Task item: Scan the data below and copy each line where "Seminary" occurs.

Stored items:
+++

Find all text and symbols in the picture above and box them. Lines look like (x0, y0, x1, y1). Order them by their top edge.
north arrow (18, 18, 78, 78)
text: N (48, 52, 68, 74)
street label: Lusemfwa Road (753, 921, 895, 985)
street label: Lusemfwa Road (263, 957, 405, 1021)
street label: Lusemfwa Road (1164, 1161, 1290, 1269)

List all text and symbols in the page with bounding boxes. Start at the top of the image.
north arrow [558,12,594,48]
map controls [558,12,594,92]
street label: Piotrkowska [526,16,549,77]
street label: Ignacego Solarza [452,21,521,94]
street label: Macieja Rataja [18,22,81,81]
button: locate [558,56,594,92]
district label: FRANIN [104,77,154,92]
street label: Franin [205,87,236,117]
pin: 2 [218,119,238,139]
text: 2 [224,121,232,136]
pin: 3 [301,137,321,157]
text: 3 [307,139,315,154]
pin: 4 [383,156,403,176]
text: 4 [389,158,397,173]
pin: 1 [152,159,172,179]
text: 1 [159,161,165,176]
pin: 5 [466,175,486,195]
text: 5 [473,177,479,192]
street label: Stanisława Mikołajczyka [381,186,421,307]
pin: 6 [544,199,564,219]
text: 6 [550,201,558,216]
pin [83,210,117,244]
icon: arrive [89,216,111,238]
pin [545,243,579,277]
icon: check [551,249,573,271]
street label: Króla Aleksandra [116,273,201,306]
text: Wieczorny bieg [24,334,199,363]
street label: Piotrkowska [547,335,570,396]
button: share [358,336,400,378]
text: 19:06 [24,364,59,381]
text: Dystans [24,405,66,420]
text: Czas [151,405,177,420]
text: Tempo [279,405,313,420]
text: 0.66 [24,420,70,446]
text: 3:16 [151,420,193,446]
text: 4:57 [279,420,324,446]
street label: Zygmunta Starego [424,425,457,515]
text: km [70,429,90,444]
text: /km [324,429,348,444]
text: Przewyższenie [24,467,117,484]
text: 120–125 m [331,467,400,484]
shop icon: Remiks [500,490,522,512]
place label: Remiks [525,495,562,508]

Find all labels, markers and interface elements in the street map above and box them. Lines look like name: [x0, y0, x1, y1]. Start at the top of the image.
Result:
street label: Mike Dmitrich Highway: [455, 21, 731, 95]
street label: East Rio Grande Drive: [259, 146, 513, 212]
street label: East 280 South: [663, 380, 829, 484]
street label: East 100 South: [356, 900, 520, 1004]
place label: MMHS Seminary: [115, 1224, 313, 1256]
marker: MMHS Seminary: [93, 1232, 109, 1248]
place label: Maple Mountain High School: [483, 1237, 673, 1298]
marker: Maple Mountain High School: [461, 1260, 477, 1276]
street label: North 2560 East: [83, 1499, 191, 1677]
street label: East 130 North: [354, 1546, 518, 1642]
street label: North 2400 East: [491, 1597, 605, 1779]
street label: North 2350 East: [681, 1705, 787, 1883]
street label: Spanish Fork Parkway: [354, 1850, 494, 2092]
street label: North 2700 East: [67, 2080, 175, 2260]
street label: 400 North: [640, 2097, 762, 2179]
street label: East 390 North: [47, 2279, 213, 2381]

+++

Exercise solution:
place label: MMHS Seminary: [115, 1224, 313, 1256]
marker: MMHS Seminary: [93, 1232, 109, 1248]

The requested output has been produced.